Of course lots of musicians dink with new technology when it comes around. Why is Bjork so special?  Well, not all contemporary pop musicians are conservatory trained in old world classical music traditions. Bjork is.  In fact, her formative years five through fifteen found Bjork in music conservatory earnestly studying compostion. Armed with this musicality she has broke through the glass ceiling of electronic music;  being one of the very few (perhaps only) musical artist to bend technology to the service of her music, rather than the other way around.  On recent tours, Bjork can be found singing onstage while providing her own accompaniment on her new instrument of choice, the IPAD.

Ok, Ok, Yadda, Yadda, Yadda…..So, what about the music?  Well, those who have not yet investigated Bjork’s music would not want to start with Biophilia.
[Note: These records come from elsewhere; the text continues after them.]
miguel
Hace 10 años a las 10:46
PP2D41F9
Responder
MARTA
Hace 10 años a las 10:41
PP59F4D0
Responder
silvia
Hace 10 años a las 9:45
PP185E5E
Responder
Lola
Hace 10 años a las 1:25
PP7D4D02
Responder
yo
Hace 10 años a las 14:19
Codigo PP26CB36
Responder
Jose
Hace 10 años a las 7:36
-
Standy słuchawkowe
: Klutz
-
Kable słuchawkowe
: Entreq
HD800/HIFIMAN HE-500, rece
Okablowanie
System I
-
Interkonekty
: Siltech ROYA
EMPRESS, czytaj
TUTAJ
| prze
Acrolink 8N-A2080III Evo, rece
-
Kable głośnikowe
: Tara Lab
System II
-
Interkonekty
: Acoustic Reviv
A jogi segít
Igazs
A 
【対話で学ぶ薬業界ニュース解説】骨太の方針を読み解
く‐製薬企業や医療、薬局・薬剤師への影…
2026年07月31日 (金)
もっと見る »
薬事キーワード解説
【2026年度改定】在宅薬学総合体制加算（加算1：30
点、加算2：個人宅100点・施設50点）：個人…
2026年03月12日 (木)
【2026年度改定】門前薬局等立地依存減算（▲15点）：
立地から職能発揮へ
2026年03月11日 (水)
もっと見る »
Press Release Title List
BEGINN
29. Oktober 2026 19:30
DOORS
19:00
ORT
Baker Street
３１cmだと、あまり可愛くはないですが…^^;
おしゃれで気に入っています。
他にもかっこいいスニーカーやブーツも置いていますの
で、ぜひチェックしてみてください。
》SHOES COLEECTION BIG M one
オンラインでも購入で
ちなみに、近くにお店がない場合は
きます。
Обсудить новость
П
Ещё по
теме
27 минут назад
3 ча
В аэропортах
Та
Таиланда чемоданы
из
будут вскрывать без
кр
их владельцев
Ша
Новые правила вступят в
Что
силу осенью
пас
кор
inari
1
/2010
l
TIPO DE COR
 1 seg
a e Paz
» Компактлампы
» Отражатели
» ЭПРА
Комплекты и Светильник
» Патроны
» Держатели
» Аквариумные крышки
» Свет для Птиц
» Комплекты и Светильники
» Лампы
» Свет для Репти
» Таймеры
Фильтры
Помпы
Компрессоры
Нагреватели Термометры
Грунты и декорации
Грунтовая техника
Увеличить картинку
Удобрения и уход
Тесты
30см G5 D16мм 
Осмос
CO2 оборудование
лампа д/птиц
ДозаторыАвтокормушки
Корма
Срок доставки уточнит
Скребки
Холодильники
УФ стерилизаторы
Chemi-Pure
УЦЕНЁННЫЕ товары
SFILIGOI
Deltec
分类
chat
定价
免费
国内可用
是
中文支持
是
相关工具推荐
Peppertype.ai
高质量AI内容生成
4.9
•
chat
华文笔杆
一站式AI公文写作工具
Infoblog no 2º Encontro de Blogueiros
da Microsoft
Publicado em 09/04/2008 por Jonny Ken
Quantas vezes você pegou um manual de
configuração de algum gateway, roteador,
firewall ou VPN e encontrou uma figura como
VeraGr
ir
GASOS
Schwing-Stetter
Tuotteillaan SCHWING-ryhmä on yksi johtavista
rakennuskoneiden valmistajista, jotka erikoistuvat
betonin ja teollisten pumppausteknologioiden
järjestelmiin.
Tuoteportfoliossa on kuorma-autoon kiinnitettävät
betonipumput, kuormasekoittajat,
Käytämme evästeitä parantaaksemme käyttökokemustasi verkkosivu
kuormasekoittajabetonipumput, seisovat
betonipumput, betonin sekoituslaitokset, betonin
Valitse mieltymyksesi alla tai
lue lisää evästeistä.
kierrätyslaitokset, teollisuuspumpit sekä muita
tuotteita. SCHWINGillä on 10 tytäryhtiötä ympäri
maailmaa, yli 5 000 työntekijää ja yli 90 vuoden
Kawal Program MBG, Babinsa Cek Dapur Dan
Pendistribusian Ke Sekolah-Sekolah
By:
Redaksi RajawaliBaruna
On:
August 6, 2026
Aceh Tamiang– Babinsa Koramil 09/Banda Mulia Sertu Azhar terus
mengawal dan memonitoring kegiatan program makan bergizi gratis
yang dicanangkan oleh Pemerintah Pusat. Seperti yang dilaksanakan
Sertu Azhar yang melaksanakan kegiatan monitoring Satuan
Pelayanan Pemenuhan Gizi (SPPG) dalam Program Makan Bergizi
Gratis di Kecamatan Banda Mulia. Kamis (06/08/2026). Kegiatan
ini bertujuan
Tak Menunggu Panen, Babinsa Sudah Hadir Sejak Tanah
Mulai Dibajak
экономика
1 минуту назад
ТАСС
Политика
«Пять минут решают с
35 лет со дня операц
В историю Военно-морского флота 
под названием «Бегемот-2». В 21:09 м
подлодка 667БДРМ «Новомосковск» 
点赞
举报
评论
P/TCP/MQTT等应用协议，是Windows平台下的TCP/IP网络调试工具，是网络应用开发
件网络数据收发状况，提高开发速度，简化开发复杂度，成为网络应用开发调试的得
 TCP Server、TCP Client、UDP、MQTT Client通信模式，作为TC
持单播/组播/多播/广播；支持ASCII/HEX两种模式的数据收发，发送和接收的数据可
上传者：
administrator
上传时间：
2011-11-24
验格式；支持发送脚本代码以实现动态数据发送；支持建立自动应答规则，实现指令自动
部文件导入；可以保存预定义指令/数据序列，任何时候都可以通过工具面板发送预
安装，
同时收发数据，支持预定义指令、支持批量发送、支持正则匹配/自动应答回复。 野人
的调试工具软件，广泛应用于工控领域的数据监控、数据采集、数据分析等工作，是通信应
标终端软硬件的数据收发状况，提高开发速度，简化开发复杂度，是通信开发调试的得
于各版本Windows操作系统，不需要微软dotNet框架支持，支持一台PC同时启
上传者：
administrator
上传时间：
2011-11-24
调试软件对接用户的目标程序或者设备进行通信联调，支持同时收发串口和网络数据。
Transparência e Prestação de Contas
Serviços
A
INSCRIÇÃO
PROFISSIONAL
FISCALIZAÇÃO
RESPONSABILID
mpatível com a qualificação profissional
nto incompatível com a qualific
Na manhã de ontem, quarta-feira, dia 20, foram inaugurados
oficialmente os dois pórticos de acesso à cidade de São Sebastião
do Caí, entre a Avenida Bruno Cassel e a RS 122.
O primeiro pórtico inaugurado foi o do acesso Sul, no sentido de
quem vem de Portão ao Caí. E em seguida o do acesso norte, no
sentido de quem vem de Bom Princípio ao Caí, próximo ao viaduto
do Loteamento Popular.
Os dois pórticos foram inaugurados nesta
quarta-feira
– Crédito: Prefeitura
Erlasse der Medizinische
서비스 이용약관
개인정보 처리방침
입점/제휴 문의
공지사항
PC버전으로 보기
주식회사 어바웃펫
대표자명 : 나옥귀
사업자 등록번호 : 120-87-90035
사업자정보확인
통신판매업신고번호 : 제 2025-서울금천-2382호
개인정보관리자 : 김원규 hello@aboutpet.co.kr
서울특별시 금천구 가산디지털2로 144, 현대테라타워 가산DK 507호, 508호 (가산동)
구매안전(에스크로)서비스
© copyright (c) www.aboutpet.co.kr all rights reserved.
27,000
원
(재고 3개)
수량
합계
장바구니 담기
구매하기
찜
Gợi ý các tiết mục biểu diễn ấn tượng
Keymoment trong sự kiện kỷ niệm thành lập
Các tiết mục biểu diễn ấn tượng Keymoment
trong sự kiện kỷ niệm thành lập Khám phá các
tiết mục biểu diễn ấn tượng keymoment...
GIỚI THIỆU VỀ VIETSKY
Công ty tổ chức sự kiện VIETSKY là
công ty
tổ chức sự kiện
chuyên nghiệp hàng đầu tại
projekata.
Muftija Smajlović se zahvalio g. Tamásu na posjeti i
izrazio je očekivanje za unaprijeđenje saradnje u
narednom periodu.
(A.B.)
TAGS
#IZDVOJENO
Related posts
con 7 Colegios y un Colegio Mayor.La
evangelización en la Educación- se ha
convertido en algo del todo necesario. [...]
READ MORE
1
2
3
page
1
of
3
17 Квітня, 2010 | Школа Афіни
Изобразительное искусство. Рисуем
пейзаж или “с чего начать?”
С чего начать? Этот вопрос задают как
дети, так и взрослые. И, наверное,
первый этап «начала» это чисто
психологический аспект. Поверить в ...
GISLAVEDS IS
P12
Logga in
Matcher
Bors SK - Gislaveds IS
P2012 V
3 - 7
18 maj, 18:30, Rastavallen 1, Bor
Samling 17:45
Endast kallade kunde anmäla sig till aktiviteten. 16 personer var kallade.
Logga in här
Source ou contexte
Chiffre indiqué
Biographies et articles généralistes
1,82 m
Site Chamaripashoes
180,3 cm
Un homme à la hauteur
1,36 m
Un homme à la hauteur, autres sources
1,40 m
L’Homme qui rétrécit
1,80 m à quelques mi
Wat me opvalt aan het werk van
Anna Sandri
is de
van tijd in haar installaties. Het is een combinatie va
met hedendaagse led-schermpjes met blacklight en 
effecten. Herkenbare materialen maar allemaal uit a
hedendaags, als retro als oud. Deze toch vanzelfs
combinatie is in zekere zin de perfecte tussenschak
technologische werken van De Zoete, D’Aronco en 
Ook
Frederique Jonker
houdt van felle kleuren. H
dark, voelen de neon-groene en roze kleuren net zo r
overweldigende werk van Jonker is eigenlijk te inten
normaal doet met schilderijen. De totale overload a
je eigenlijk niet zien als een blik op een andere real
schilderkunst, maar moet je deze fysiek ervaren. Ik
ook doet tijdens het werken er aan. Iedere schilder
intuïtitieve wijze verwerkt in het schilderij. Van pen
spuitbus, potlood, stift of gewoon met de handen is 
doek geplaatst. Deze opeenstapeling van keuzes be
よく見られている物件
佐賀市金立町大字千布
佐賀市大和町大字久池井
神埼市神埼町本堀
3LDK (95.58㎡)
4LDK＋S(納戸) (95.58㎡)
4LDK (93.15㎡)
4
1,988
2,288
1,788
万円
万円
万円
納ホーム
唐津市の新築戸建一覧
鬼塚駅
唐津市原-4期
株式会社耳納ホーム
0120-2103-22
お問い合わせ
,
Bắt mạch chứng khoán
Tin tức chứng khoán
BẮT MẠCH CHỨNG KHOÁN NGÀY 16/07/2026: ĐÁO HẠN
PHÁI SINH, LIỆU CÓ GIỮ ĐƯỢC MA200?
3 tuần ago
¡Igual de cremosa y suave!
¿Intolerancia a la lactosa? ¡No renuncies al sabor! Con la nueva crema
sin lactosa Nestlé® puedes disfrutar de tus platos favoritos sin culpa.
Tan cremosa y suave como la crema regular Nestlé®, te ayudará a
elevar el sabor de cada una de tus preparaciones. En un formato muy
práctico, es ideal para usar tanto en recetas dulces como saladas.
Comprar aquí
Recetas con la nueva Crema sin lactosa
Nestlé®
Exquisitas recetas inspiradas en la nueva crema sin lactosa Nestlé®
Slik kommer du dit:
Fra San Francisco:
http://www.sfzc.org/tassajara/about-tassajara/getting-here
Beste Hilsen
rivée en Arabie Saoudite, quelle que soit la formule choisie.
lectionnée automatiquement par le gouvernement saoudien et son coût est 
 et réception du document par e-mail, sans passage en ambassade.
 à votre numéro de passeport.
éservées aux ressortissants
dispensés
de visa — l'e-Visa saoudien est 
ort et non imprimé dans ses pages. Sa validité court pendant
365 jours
Her brilliant pop albums Debut, Post,  or her Greatest Hits CD would probably be the place to start.  To judge Biophilia as an “album” or “CD” kinda misses the point and trivializes her effort.  For Biophilia she has not only composed new songs, but commissioned the invention of new instruments.  Her new tour will find giant 10 foot swinging pendulums that use the force of gravity to create organic sequences.  Builders have created a new keyboard activated Celeste/Xylophone hybrid built to her specifications for the more ethereal textures. Additionally, a new tesla-coil/synthesizer morph monster  has been created to give live audiences a visual, nature-technology-music interface that is showcased in her new (appropriately titled) composition Thunderbolt.  Add to all this the new music school she as established in Iceland to teach children the connection between nature and music by using new technology.  It’s clear that Biophilia is more than a new record, Biophilia is a multi-media blitzkrieg of new ideas and concepts.  It redefines the idea of music itself and what a record or musician can (or should) be.

I’m sure musicologists far in the future will acknowledge Bjork as the innovative music, video, and media pioneer that she empirically is.  To the great unwashed masses however, she will remain “that wacky chick who wore the Swan Dress to the Oscars”.  Yes, she is truly a pioneer.  And, you know what the definition of a pioneer is, don’t you?  It’s the guy with the arrow in his back.